Sam and Annette Nesius
I vividly remember helping fight the 2009 flood. I was working to develop and build contingency flood protection systems for the Fargo Water Treatment Plant and Fargo Wastewater Treatment Plant. The decision to build the contingency protection systems was made because the river was entering uncharted territory and because of the vitality of keeping critical infrastructure systems protected.
Like many others, this work required long and stressful hours. As the crest predictions were changing, the stress and fear increased. The long days increased right before the crest, and I remember getting “done” at the Fargo Wastewater Treatment Plant around 11 on the evening of March 27. I remember the day specifically because I then went directly to the only store open to buy a new bike for my son’s 6th birthday on March 28. I placed the bike in the living room and put a short “happy birthday” note on the bike.
In the morning, I had to get up and leave the house before he woke. Later that day, I saw my son and he said thanks for the bike and then asked, “Why does it have to flood on my birthday?”
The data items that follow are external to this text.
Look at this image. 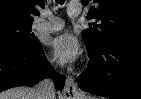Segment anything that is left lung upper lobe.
<instances>
[{
	"mask_svg": "<svg viewBox=\"0 0 141 99\" xmlns=\"http://www.w3.org/2000/svg\"><path fill=\"white\" fill-rule=\"evenodd\" d=\"M90 0H82L87 5ZM87 18L96 19L83 31L88 48L97 50L115 41L141 42L140 0H94ZM91 25V24H90Z\"/></svg>",
	"mask_w": 141,
	"mask_h": 99,
	"instance_id": "obj_1",
	"label": "left lung upper lobe"
}]
</instances>
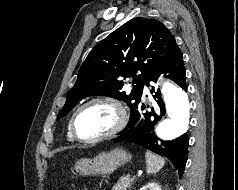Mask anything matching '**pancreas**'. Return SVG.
I'll return each mask as SVG.
<instances>
[{"instance_id": "cf45deb5", "label": "pancreas", "mask_w": 238, "mask_h": 190, "mask_svg": "<svg viewBox=\"0 0 238 190\" xmlns=\"http://www.w3.org/2000/svg\"><path fill=\"white\" fill-rule=\"evenodd\" d=\"M133 182V179L129 176L121 177L117 183L114 185L112 190H127L131 187V184Z\"/></svg>"}]
</instances>
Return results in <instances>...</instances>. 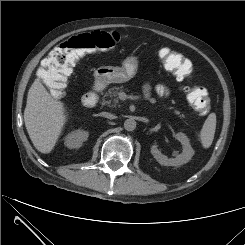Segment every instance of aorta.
Listing matches in <instances>:
<instances>
[{"label":"aorta","mask_w":245,"mask_h":245,"mask_svg":"<svg viewBox=\"0 0 245 245\" xmlns=\"http://www.w3.org/2000/svg\"><path fill=\"white\" fill-rule=\"evenodd\" d=\"M136 121L133 118L126 119L124 122V128L127 131H134L136 129Z\"/></svg>","instance_id":"1"}]
</instances>
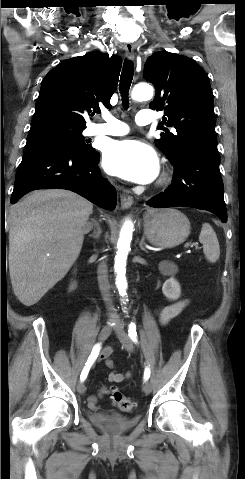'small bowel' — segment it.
I'll use <instances>...</instances> for the list:
<instances>
[{
    "instance_id": "c3829d8e",
    "label": "small bowel",
    "mask_w": 245,
    "mask_h": 479,
    "mask_svg": "<svg viewBox=\"0 0 245 479\" xmlns=\"http://www.w3.org/2000/svg\"><path fill=\"white\" fill-rule=\"evenodd\" d=\"M188 305H189V301L184 299L171 305L159 307L157 309V315L159 317L160 322L162 324L168 323L169 321L177 317ZM111 354H112V349L105 348L100 355V359L104 360L107 366L109 367H113V363L109 359ZM130 377H131V372L121 373L117 371H112L109 374L108 381L109 383H121L129 379ZM106 390H107L106 387H103L100 390V396L104 395L106 393ZM88 405L92 409L98 408L96 396H90L88 398Z\"/></svg>"
}]
</instances>
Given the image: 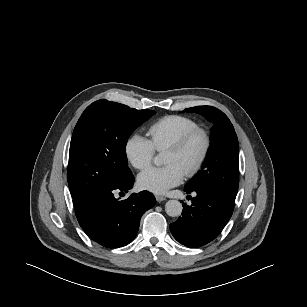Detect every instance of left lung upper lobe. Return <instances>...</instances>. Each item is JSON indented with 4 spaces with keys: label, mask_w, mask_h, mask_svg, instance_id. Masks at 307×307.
Returning <instances> with one entry per match:
<instances>
[{
    "label": "left lung upper lobe",
    "mask_w": 307,
    "mask_h": 307,
    "mask_svg": "<svg viewBox=\"0 0 307 307\" xmlns=\"http://www.w3.org/2000/svg\"><path fill=\"white\" fill-rule=\"evenodd\" d=\"M196 112L213 122L211 145L201 170L185 185V188L211 189L229 202L235 203L239 186L238 139L229 118L211 106L185 109Z\"/></svg>",
    "instance_id": "1"
}]
</instances>
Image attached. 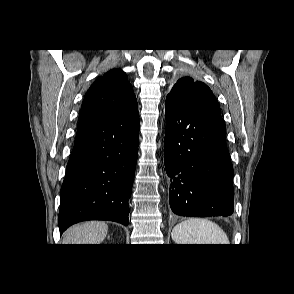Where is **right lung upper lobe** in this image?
Returning <instances> with one entry per match:
<instances>
[{
	"label": "right lung upper lobe",
	"mask_w": 294,
	"mask_h": 294,
	"mask_svg": "<svg viewBox=\"0 0 294 294\" xmlns=\"http://www.w3.org/2000/svg\"><path fill=\"white\" fill-rule=\"evenodd\" d=\"M131 84L120 69H112L98 78L83 100L79 121L114 114L135 101Z\"/></svg>",
	"instance_id": "right-lung-upper-lobe-1"
}]
</instances>
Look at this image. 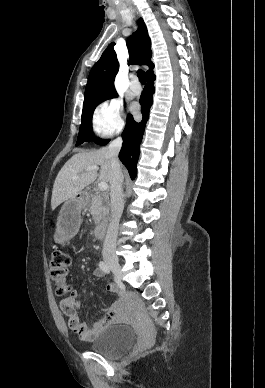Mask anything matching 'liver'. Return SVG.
Masks as SVG:
<instances>
[{
	"label": "liver",
	"instance_id": "obj_1",
	"mask_svg": "<svg viewBox=\"0 0 265 388\" xmlns=\"http://www.w3.org/2000/svg\"><path fill=\"white\" fill-rule=\"evenodd\" d=\"M108 148H101L95 152H84V154H75L65 166L61 168L53 186L51 208L55 210L62 202L76 198L81 190H84L95 180L101 182H110L111 164L107 158ZM89 166H101L100 174L97 170L93 172H84ZM77 176L76 180H73Z\"/></svg>",
	"mask_w": 265,
	"mask_h": 388
}]
</instances>
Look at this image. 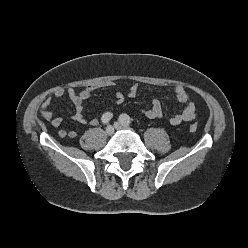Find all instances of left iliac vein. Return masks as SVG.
Instances as JSON below:
<instances>
[{
  "mask_svg": "<svg viewBox=\"0 0 248 248\" xmlns=\"http://www.w3.org/2000/svg\"><path fill=\"white\" fill-rule=\"evenodd\" d=\"M114 126L117 130H128L129 129L128 125H125L121 122H115Z\"/></svg>",
  "mask_w": 248,
  "mask_h": 248,
  "instance_id": "left-iliac-vein-1",
  "label": "left iliac vein"
}]
</instances>
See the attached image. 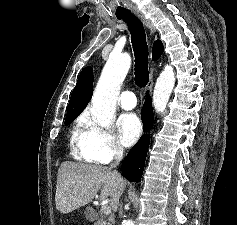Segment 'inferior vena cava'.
Masks as SVG:
<instances>
[{
    "instance_id": "602c4592",
    "label": "inferior vena cava",
    "mask_w": 237,
    "mask_h": 225,
    "mask_svg": "<svg viewBox=\"0 0 237 225\" xmlns=\"http://www.w3.org/2000/svg\"><path fill=\"white\" fill-rule=\"evenodd\" d=\"M123 152H124V150L121 146H119V145L114 146V162L109 167L110 169L114 168L113 174L119 182H122V178H121V175L119 174V172L115 168L119 165L120 161L122 160ZM119 206H120L119 210L121 213L122 204H119Z\"/></svg>"
}]
</instances>
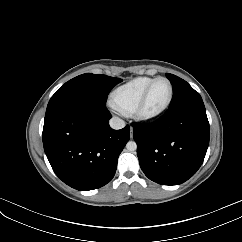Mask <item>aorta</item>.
Segmentation results:
<instances>
[{
  "label": "aorta",
  "instance_id": "762f6f07",
  "mask_svg": "<svg viewBox=\"0 0 242 242\" xmlns=\"http://www.w3.org/2000/svg\"><path fill=\"white\" fill-rule=\"evenodd\" d=\"M126 148L128 151H135L137 149V144L135 141H129L127 144H126Z\"/></svg>",
  "mask_w": 242,
  "mask_h": 242
}]
</instances>
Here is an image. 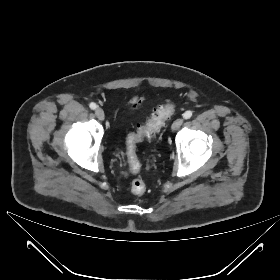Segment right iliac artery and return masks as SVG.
<instances>
[{
	"label": "right iliac artery",
	"instance_id": "82829eb1",
	"mask_svg": "<svg viewBox=\"0 0 280 280\" xmlns=\"http://www.w3.org/2000/svg\"><path fill=\"white\" fill-rule=\"evenodd\" d=\"M89 107H90L92 110H94V109L97 108V105H96L95 103L92 102V103H90Z\"/></svg>",
	"mask_w": 280,
	"mask_h": 280
}]
</instances>
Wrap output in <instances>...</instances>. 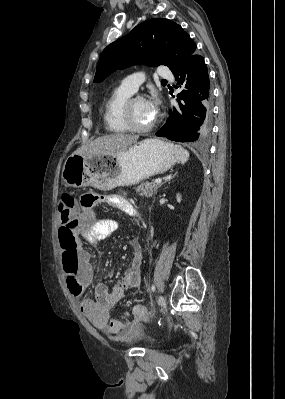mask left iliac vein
<instances>
[{"label": "left iliac vein", "instance_id": "obj_1", "mask_svg": "<svg viewBox=\"0 0 285 399\" xmlns=\"http://www.w3.org/2000/svg\"><path fill=\"white\" fill-rule=\"evenodd\" d=\"M165 305H166V300H165L164 296L161 295V296L158 298V306H159V307H164Z\"/></svg>", "mask_w": 285, "mask_h": 399}]
</instances>
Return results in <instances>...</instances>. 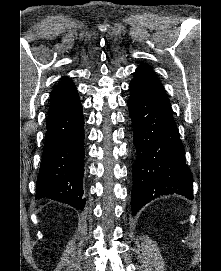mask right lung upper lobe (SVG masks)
<instances>
[{"label": "right lung upper lobe", "instance_id": "right-lung-upper-lobe-1", "mask_svg": "<svg viewBox=\"0 0 221 271\" xmlns=\"http://www.w3.org/2000/svg\"><path fill=\"white\" fill-rule=\"evenodd\" d=\"M79 96L76 87L71 80L65 78L53 89L50 95V107L48 113L62 111L76 102Z\"/></svg>", "mask_w": 221, "mask_h": 271}]
</instances>
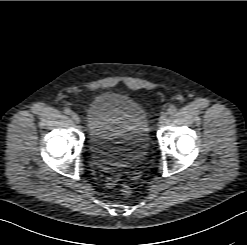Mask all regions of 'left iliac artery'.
I'll return each instance as SVG.
<instances>
[{
	"label": "left iliac artery",
	"instance_id": "44dca946",
	"mask_svg": "<svg viewBox=\"0 0 247 245\" xmlns=\"http://www.w3.org/2000/svg\"><path fill=\"white\" fill-rule=\"evenodd\" d=\"M177 111L176 106H170L168 109V114L172 115Z\"/></svg>",
	"mask_w": 247,
	"mask_h": 245
}]
</instances>
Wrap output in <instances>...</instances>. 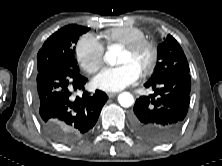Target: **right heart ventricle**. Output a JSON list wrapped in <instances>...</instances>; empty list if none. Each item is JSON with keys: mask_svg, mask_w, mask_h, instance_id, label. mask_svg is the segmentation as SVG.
<instances>
[{"mask_svg": "<svg viewBox=\"0 0 222 166\" xmlns=\"http://www.w3.org/2000/svg\"><path fill=\"white\" fill-rule=\"evenodd\" d=\"M104 38L110 43L127 46L145 40V34L135 27H117L104 33Z\"/></svg>", "mask_w": 222, "mask_h": 166, "instance_id": "right-heart-ventricle-1", "label": "right heart ventricle"}]
</instances>
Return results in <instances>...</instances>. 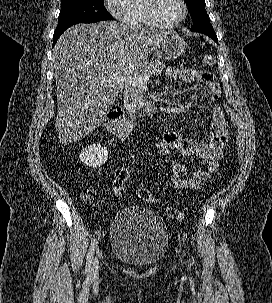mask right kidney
<instances>
[{
	"label": "right kidney",
	"mask_w": 272,
	"mask_h": 303,
	"mask_svg": "<svg viewBox=\"0 0 272 303\" xmlns=\"http://www.w3.org/2000/svg\"><path fill=\"white\" fill-rule=\"evenodd\" d=\"M79 157L86 166L99 168L107 161L108 151L101 144H93L82 150Z\"/></svg>",
	"instance_id": "right-kidney-1"
}]
</instances>
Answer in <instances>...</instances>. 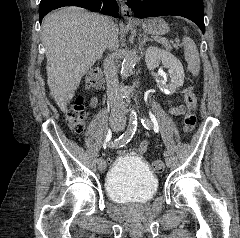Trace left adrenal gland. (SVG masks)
I'll return each mask as SVG.
<instances>
[{
    "label": "left adrenal gland",
    "mask_w": 240,
    "mask_h": 238,
    "mask_svg": "<svg viewBox=\"0 0 240 238\" xmlns=\"http://www.w3.org/2000/svg\"><path fill=\"white\" fill-rule=\"evenodd\" d=\"M147 41H152L146 34H143L142 41L140 42V46H143Z\"/></svg>",
    "instance_id": "left-adrenal-gland-1"
}]
</instances>
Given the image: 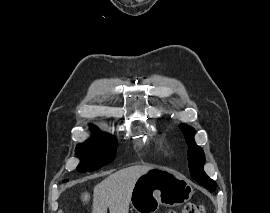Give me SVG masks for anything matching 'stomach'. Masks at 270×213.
Masks as SVG:
<instances>
[{
	"label": "stomach",
	"mask_w": 270,
	"mask_h": 213,
	"mask_svg": "<svg viewBox=\"0 0 270 213\" xmlns=\"http://www.w3.org/2000/svg\"><path fill=\"white\" fill-rule=\"evenodd\" d=\"M193 188L188 179L166 168H153L140 176L130 203L137 213H155L160 205L176 207L190 200Z\"/></svg>",
	"instance_id": "stomach-1"
}]
</instances>
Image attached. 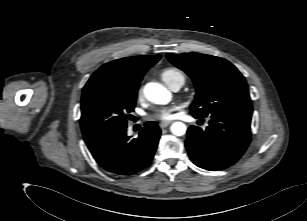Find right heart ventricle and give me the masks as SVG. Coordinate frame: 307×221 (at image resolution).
<instances>
[{
    "instance_id": "1",
    "label": "right heart ventricle",
    "mask_w": 307,
    "mask_h": 221,
    "mask_svg": "<svg viewBox=\"0 0 307 221\" xmlns=\"http://www.w3.org/2000/svg\"><path fill=\"white\" fill-rule=\"evenodd\" d=\"M160 77L169 87H171L176 82L184 83L185 81L184 74L180 70L173 67L163 69L160 72Z\"/></svg>"
}]
</instances>
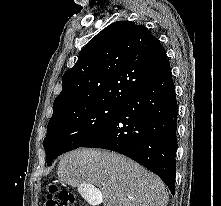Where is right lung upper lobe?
Masks as SVG:
<instances>
[{"instance_id":"cb5924a9","label":"right lung upper lobe","mask_w":221,"mask_h":206,"mask_svg":"<svg viewBox=\"0 0 221 206\" xmlns=\"http://www.w3.org/2000/svg\"><path fill=\"white\" fill-rule=\"evenodd\" d=\"M169 67L160 41L146 27L130 21L112 23L64 73L53 114L93 103L121 105Z\"/></svg>"}]
</instances>
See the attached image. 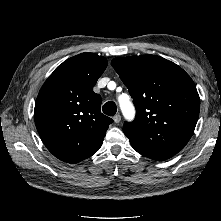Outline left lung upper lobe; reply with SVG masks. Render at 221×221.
<instances>
[{
    "instance_id": "left-lung-upper-lobe-1",
    "label": "left lung upper lobe",
    "mask_w": 221,
    "mask_h": 221,
    "mask_svg": "<svg viewBox=\"0 0 221 221\" xmlns=\"http://www.w3.org/2000/svg\"><path fill=\"white\" fill-rule=\"evenodd\" d=\"M111 65L133 98L136 117L123 132L138 153L154 160L177 154L193 135L200 99L190 76L159 56L118 57Z\"/></svg>"
}]
</instances>
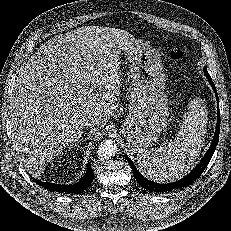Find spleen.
<instances>
[{"mask_svg":"<svg viewBox=\"0 0 231 231\" xmlns=\"http://www.w3.org/2000/svg\"><path fill=\"white\" fill-rule=\"evenodd\" d=\"M187 108L174 140H167L157 149L138 152L139 168L147 178L156 182L174 181L183 176L199 156L207 115L199 98L193 99Z\"/></svg>","mask_w":231,"mask_h":231,"instance_id":"1","label":"spleen"}]
</instances>
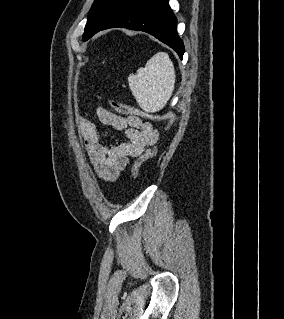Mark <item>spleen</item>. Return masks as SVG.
<instances>
[{
	"mask_svg": "<svg viewBox=\"0 0 284 319\" xmlns=\"http://www.w3.org/2000/svg\"><path fill=\"white\" fill-rule=\"evenodd\" d=\"M174 65L165 52L151 57L145 67L128 77L129 87L140 107L150 113L162 109L170 99L175 85Z\"/></svg>",
	"mask_w": 284,
	"mask_h": 319,
	"instance_id": "spleen-1",
	"label": "spleen"
}]
</instances>
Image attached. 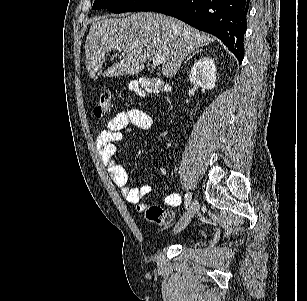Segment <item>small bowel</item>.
Instances as JSON below:
<instances>
[{"label": "small bowel", "instance_id": "c3829d8e", "mask_svg": "<svg viewBox=\"0 0 307 301\" xmlns=\"http://www.w3.org/2000/svg\"><path fill=\"white\" fill-rule=\"evenodd\" d=\"M151 125L152 119L146 112L139 108H131L117 113L107 122L105 128L96 138V147L113 182L119 188L124 199L130 204L137 205V210L140 212L146 208L142 199L150 194L151 186L149 184H143L139 187L130 186L126 169L116 161L114 156L117 151V143L122 141L124 132H130L133 129L147 130ZM165 176V168L160 167L155 174V180L159 181ZM181 201V196L178 193H172L166 197L165 204L169 207H177Z\"/></svg>", "mask_w": 307, "mask_h": 301}]
</instances>
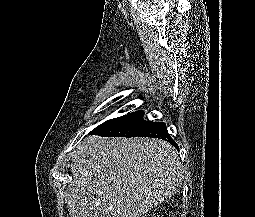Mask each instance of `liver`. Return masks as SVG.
Segmentation results:
<instances>
[{
    "label": "liver",
    "instance_id": "1",
    "mask_svg": "<svg viewBox=\"0 0 255 217\" xmlns=\"http://www.w3.org/2000/svg\"><path fill=\"white\" fill-rule=\"evenodd\" d=\"M70 167V217H141L183 182L175 148L152 138L90 136L76 146Z\"/></svg>",
    "mask_w": 255,
    "mask_h": 217
}]
</instances>
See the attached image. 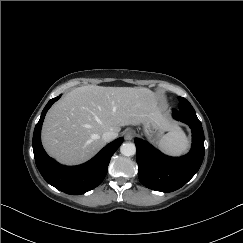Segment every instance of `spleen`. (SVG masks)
Instances as JSON below:
<instances>
[{
  "label": "spleen",
  "instance_id": "3e777b00",
  "mask_svg": "<svg viewBox=\"0 0 243 243\" xmlns=\"http://www.w3.org/2000/svg\"><path fill=\"white\" fill-rule=\"evenodd\" d=\"M159 147L167 154L181 155L187 151L189 141L182 129L176 127L161 138Z\"/></svg>",
  "mask_w": 243,
  "mask_h": 243
}]
</instances>
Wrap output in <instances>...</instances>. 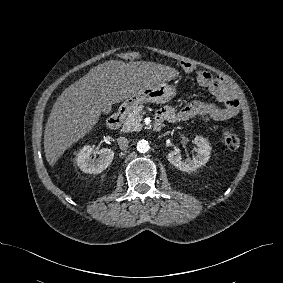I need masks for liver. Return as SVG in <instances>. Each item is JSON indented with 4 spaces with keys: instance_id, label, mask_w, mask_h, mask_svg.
Listing matches in <instances>:
<instances>
[{
    "instance_id": "liver-1",
    "label": "liver",
    "mask_w": 283,
    "mask_h": 283,
    "mask_svg": "<svg viewBox=\"0 0 283 283\" xmlns=\"http://www.w3.org/2000/svg\"><path fill=\"white\" fill-rule=\"evenodd\" d=\"M178 71L154 62L110 60L68 86L54 103L44 131V152L54 166L60 156L87 135L105 110L133 93L170 81Z\"/></svg>"
}]
</instances>
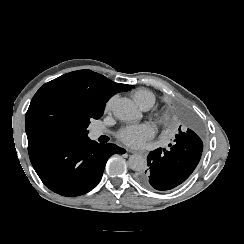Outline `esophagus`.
<instances>
[{
  "label": "esophagus",
  "mask_w": 244,
  "mask_h": 244,
  "mask_svg": "<svg viewBox=\"0 0 244 244\" xmlns=\"http://www.w3.org/2000/svg\"><path fill=\"white\" fill-rule=\"evenodd\" d=\"M128 152L132 153V154H139L143 157H147V151L145 150H128Z\"/></svg>",
  "instance_id": "obj_1"
}]
</instances>
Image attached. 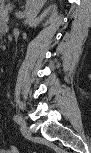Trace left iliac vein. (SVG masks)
<instances>
[{"instance_id":"1","label":"left iliac vein","mask_w":91,"mask_h":153,"mask_svg":"<svg viewBox=\"0 0 91 153\" xmlns=\"http://www.w3.org/2000/svg\"><path fill=\"white\" fill-rule=\"evenodd\" d=\"M25 125V126H24ZM20 130L21 133L23 134L24 137L26 138H31L32 133L31 131L28 129L27 125L25 124V122L23 121L22 123H20Z\"/></svg>"}]
</instances>
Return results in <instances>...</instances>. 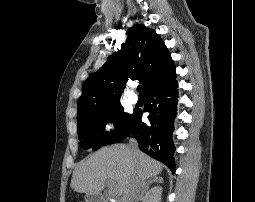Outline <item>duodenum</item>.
<instances>
[{
    "label": "duodenum",
    "mask_w": 255,
    "mask_h": 202,
    "mask_svg": "<svg viewBox=\"0 0 255 202\" xmlns=\"http://www.w3.org/2000/svg\"><path fill=\"white\" fill-rule=\"evenodd\" d=\"M88 202H105V200L101 195L91 193L88 195Z\"/></svg>",
    "instance_id": "obj_1"
}]
</instances>
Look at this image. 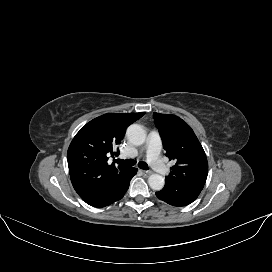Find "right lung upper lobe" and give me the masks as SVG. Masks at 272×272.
<instances>
[{"mask_svg":"<svg viewBox=\"0 0 272 272\" xmlns=\"http://www.w3.org/2000/svg\"><path fill=\"white\" fill-rule=\"evenodd\" d=\"M140 113H107L88 122L74 137L67 153L72 185L83 199L101 189L127 168L107 163V154L118 155L125 129L141 118Z\"/></svg>","mask_w":272,"mask_h":272,"instance_id":"obj_1","label":"right lung upper lobe"}]
</instances>
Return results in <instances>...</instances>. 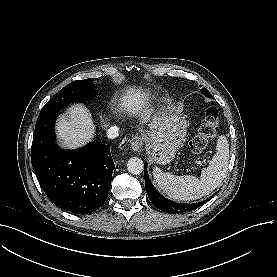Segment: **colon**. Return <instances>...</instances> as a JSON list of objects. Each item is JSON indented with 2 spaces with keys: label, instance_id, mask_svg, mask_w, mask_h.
I'll use <instances>...</instances> for the list:
<instances>
[{
  "label": "colon",
  "instance_id": "colon-1",
  "mask_svg": "<svg viewBox=\"0 0 277 277\" xmlns=\"http://www.w3.org/2000/svg\"><path fill=\"white\" fill-rule=\"evenodd\" d=\"M219 130V110L210 106L205 111V117L199 127L198 134L190 141V148L195 153H202Z\"/></svg>",
  "mask_w": 277,
  "mask_h": 277
}]
</instances>
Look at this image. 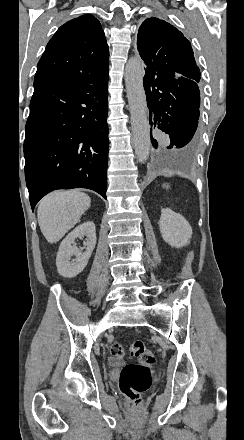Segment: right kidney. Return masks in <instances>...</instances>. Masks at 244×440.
Instances as JSON below:
<instances>
[{"label":"right kidney","instance_id":"1","mask_svg":"<svg viewBox=\"0 0 244 440\" xmlns=\"http://www.w3.org/2000/svg\"><path fill=\"white\" fill-rule=\"evenodd\" d=\"M86 236L87 246L86 252H79L78 248L72 246L76 238ZM96 246V230L94 222H84L81 226H77L71 234H68L60 244L56 258V266L58 274L63 278H75L87 266L89 258ZM71 256H76V260L70 262Z\"/></svg>","mask_w":244,"mask_h":440}]
</instances>
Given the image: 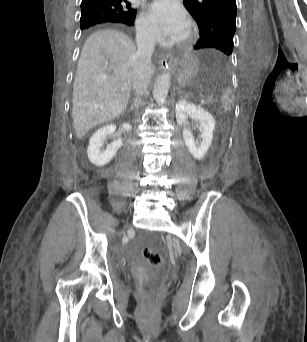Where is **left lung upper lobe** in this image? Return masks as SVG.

I was a college student during the year of the flood and to save the city, we were recruited to sandbag. During one of the sandbag outings, I got a call from a really cute boy asking me to go to dinner with him. I was so excited because I had a major crush on him. He must have been excited too, because he accidentally sent me a text meant for one of his friends detailing his feelings about the big evening.
Because of his embarrassment, he nearly cancelled our date. I’m glad he didn’t, though, because five years later he is the best husband a girl could ask for!
I was nine months pregnant with my third child during the 2009 flood. My baby was due March 31. Though our house was high and dry, my stress (aided by pregnancy hormones) had me in a panic. Hospitals were evacuating, roads were closed, and I had no idea what would happen if I went into labor. We were lucky enough to have extended family support — my sister-in-law and my brother each took a turn staying with us, in case the baby’s birthday came and we were left in a lurch with respect to our other kids.
In the end, Harry (who celebrates his 5th birthday on April 5) came late. The hospital and roads were open, and everything went beautifully. I would like to say that it was a cautionary tale that made us learn about preparedness for any situation, but in all honesty, we found ourselves in the same situation two years later, as we welcomed another baby during the 2011 flood!